Collected data
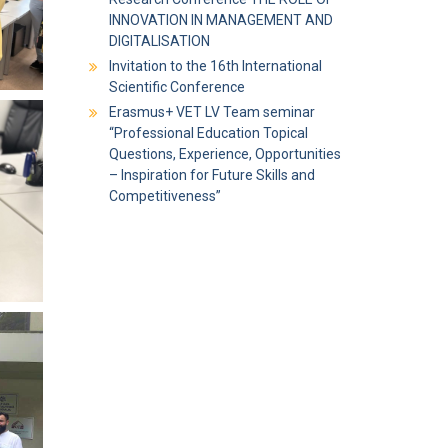
INNOVATION IN MANAGEMENT AND
DIGITALISATION
Invitation to the 16th International
Scientific Conference
Erasmus+ VET LV Team seminar
“Professional Education Topical
Questions, Experience, Opportunities
– Inspiration for Future Skills and
Competitiveness”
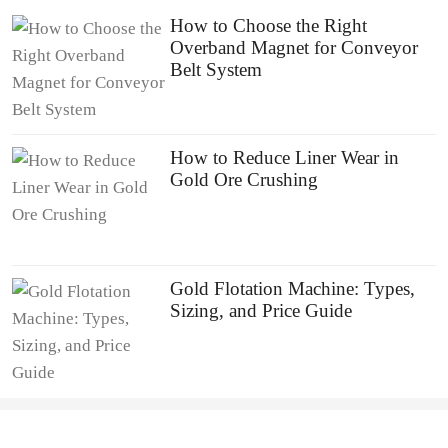
How to Choose the Right
Overband Magnet for Conveyor
Belt System
How to Reduce Liner Wear in
Gold Ore Crushing
Gold Flotation Machine: Types,
Sizing, and Price Guide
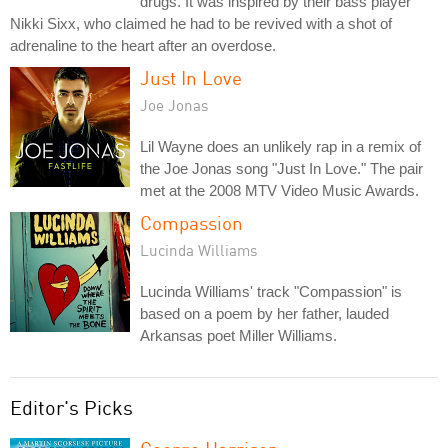
drugs. It was inspired by their bass player
Nikki Sixx, who claimed he had to be revived with a shot of
adrenaline to the heart after an overdose.
Just In Love
Joe Jonas
Lil Wayne does an unlikely rap in a remix of
the Joe Jonas song "Just In Love." The pair
met at the 2008 MTV Video Music Awards.
Compassion
Lucinda Williams
Lucinda Williams' track "Compassion" is
based on a poem by her father, lauded
Arkansas poet Miller Williams.
Editor's Picks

### [EXERCISE PROMPT]
Format every line of text read from the items above as a numbered list, skipping blank lines. Leave the pictures out of your answer.

### [SOLUTION FOR THIS EXERCISE]
1. INNOVATION IN MANAGEMENT AND
2. DIGITALISATION
3. Invitation to the 16th International
4. Scientific Conference
5. Erasmus+ VET LV Team seminar
6. “Professional Education Topical
7. Questions, Experience, Opportunities
8. – Inspiration for Future Skills and
9. Competitiveness”
10. How to Choose the Right
11. Overband Magnet for Conveyor
12. Belt System
13. How to Reduce Liner Wear in
14. Gold Ore Crushing
15. Gold Flotation Machine: Types,
16. Sizing, and Price Guide
17. drugs. It was inspired by their bass player
18. Nikki Sixx, who claimed he had to be revived with a shot of
19. adrenaline to the heart after an overdose.
20. Just In Love
21. Joe Jonas
22. Lil Wayne does an unlikely rap in a remix of
23. the Joe Jonas song "Just In Love." The pair
24. met at the 2008 MTV Video Music Awards.
25. Compassion
26. Lucinda Williams
27. Lucinda Williams' track "Compassion" is
28. based on a poem by her father, lauded
29. Arkansas poet Miller Williams.
30. Editor's Picks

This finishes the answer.